Sobre isso leia também: Ex-presidente de OSC da Maternidade Célia Câmara firmou contrato após ter contas rejeitadas em SP

SMS se manifesta e garante legalidade do contrato

O DG perguntou à SMS se a situação da AHBB era conhecida e se era compatível com o contrato celebrado, ainda que de forma emergencial. Em nota, a secretaria citou que não havia óbice à contratação.

Também destacou que o contrato é emergencial, com duração prevista de seis meses e que está preparando um chamamento público para a gestão das unidades de saúde após esse período. Confira a íntegra da nota ao final.

AHBB garante que não há risco

O diretor-executivo de Operações AHBB, André Bueno de Camargo Bertollo enviou uma nota onde observa que a certidão que permitiu a celebração do contrato com a SMS tem validade até fevereiro do próximo ano. Na nota, ele enfatiza que a existência de débitos trabalhistas em um dos casos se deveu à inadimplência de uma prefeitura.

Também assegura que não há risco de bloqueio de recursos do contrato de gestão celebrado com o município de Goiânia para a Maternidade Nascer Cidadão. Leia a íntegra da nota abaixo!

NOTA AHBB

“Confirmamos que a Associação Hospitalar Beneficente do Brasil (AHBB) possui uma Certidão Positiva de Débitos Trabalhistas com Efeito de Negativa (CPEN), emitida pelo Poder Judiciário da Justiça do Trabalho, válida até 15/02/2026, conforme documento anexo.

É importante frisar que, para todos os processos de chamamento público, incluindo os emergenciais, a legislação exige a apresentação da Certidão Negativa de Débitos Trabalhistas (CNDT) OU da Certidão Positiva com Efeito de Negativa (CPEN). A CPEN atesta que, embora existam débitos trabalhistas, estes estão com exigibilidade suspensa ou garantidos por depósito, bloqueio de numerário ou penhora de bens suficientes, conforme Arts. 642-A e 883-A da CLT. Portanto, a AHBB cumpriu integralmente as exigências legais para a celebração do contrato.

A existência de processos trabalhistas é inerente a qualquer organização de grande porte, resultado do questionamento legal de ex-colaboradores. Muitos desses processos da AHBB, especialmente os de Cubatão, são de um período (2016/2017) em que a instituição enfrentou inadimplência nos repasses da prefeitura local.

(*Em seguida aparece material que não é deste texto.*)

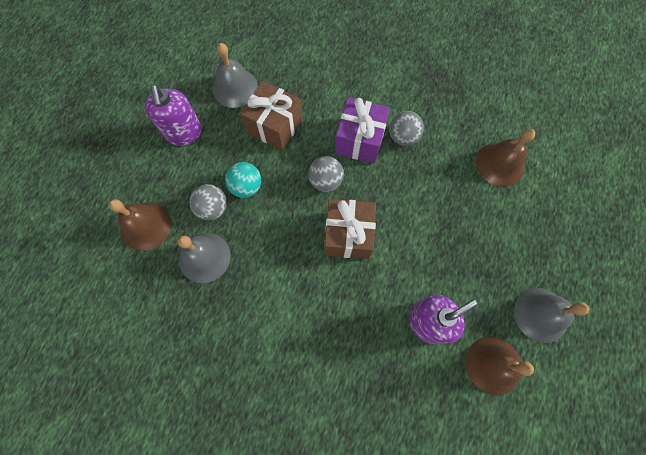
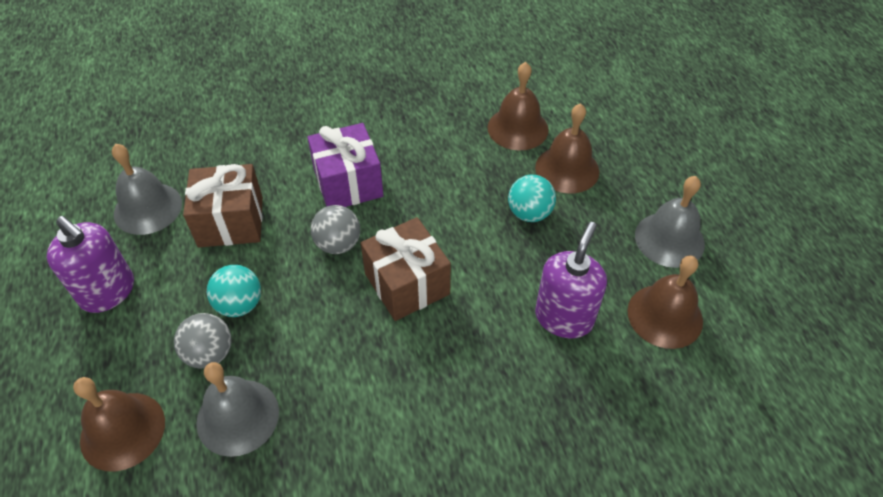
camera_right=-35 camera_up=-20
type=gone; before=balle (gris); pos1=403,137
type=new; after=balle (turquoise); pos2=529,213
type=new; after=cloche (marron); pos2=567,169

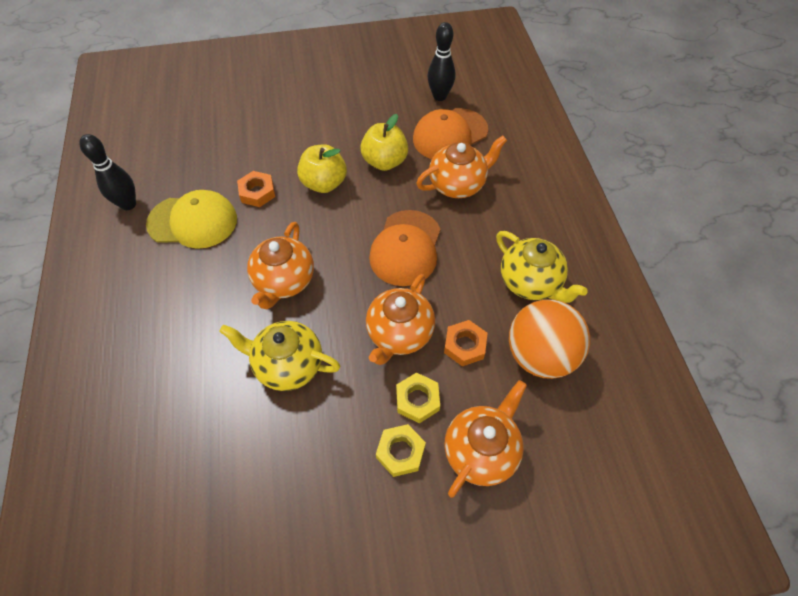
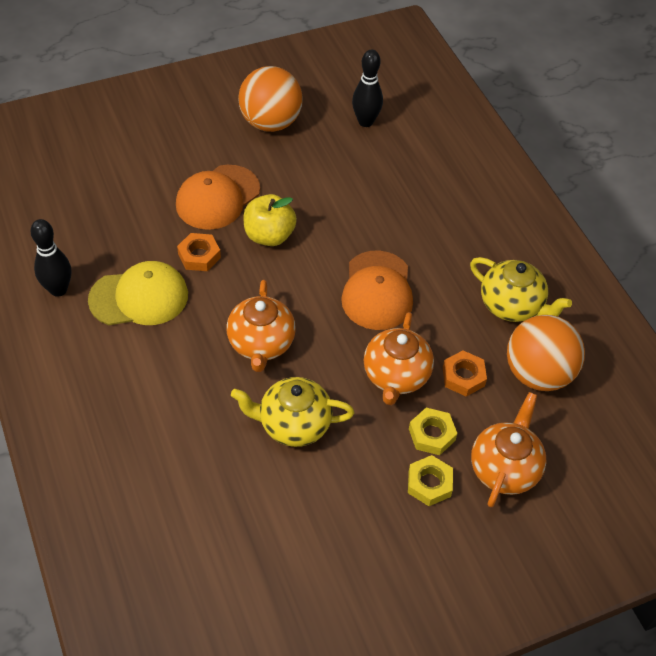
camera_right=-15 camera_up=-5
type=gone; before=pomme (jaune); pos1=384,161
type=gone; before=théière (orange); pos1=458,184
type=new; after=balle (orange); pos2=270,122
type=shifted; before=casquette (orange); pos1=450,135; pos2=217,197

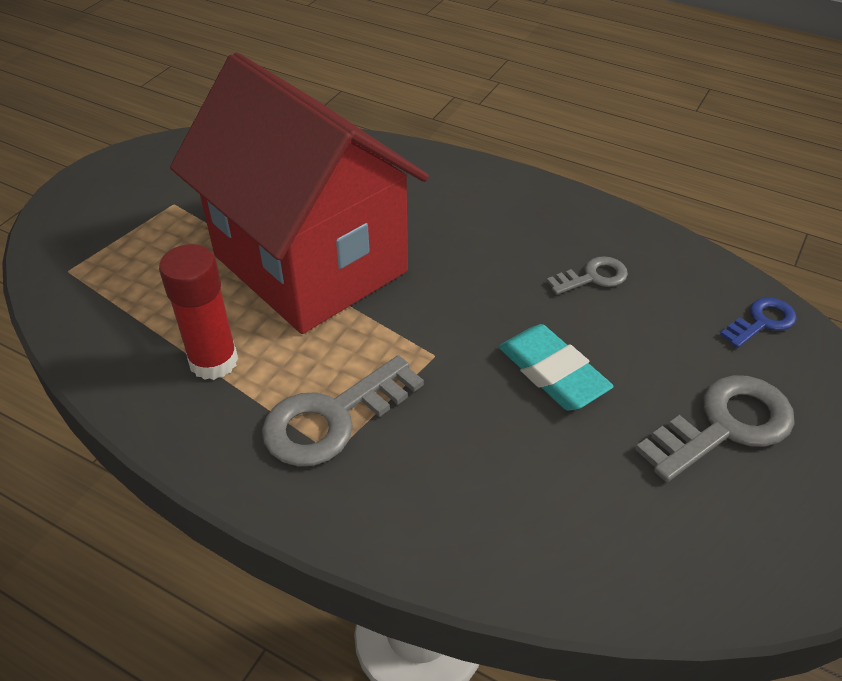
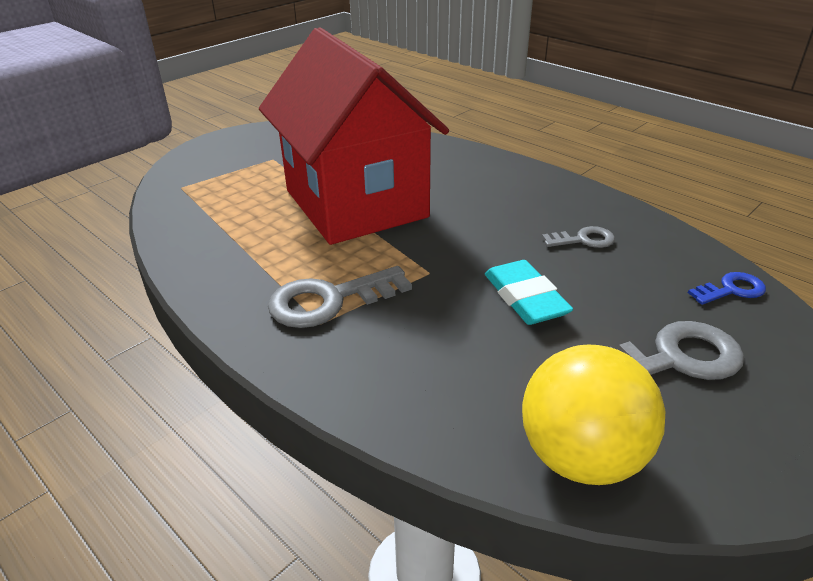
camera_right=15 camera_up=-10
type=gone; before=bâton de colle (rouge); pos1=213,361
type=new; after=balle (jaune); pos2=581,457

A Secretaria Municipal de Saúde (SMS) de Goiânia foi formalmente informada sobre a situação da AHBB por meio da apresentação da CPEN e de toda a documentação legal exigida, validando o processo contratual.

A AHBB garante a regularidade trabalhista em todos os seus projetos e mantém uma gestão rigorosa desses passivos. A natureza da CPEN assegura que os débitos estão acautelados ou com exigibilidade suspensa, o que mitiga qualquer risco de bloqueio de recursos do contrato de gestão celebrado com o município de Goiânia para a Maternidade Nascer Cidadão.

A AHBB reitera seu compromisso com a transparência e a excelência na prestação de serviços de saúde, não havendo riscos para a continuidade do contrato de gestão.

Estamos à disposição para quaisquer esclarecimentos adicionais.”

André Bueno de Camargo Bertollo – Diretor Executivo de Operações AHBB

NOTA SMS

“A Secretaria Municipal de Saúde de Goiânia (SMS) informa que no momento da celebração do termo de colaboração, a Associação Hospitalar Beneficente do Brasil (AHBB) apresentou certidão positiva com efeitos de negativa. O documento ainda está vigente e, portanto,  juridicamente não há nenhum óbice à contratação da organização social. A SMS destaca que os termos de colaboração para a gestão das maternidades municipais foram realizados de forma emergencial em razão da grave crise na rede de assistência à saúde materno infantil na capital, com validade de apenas seis meses. A pasta prepara chamamento público para a gestão das unidades de saúde após esse período.”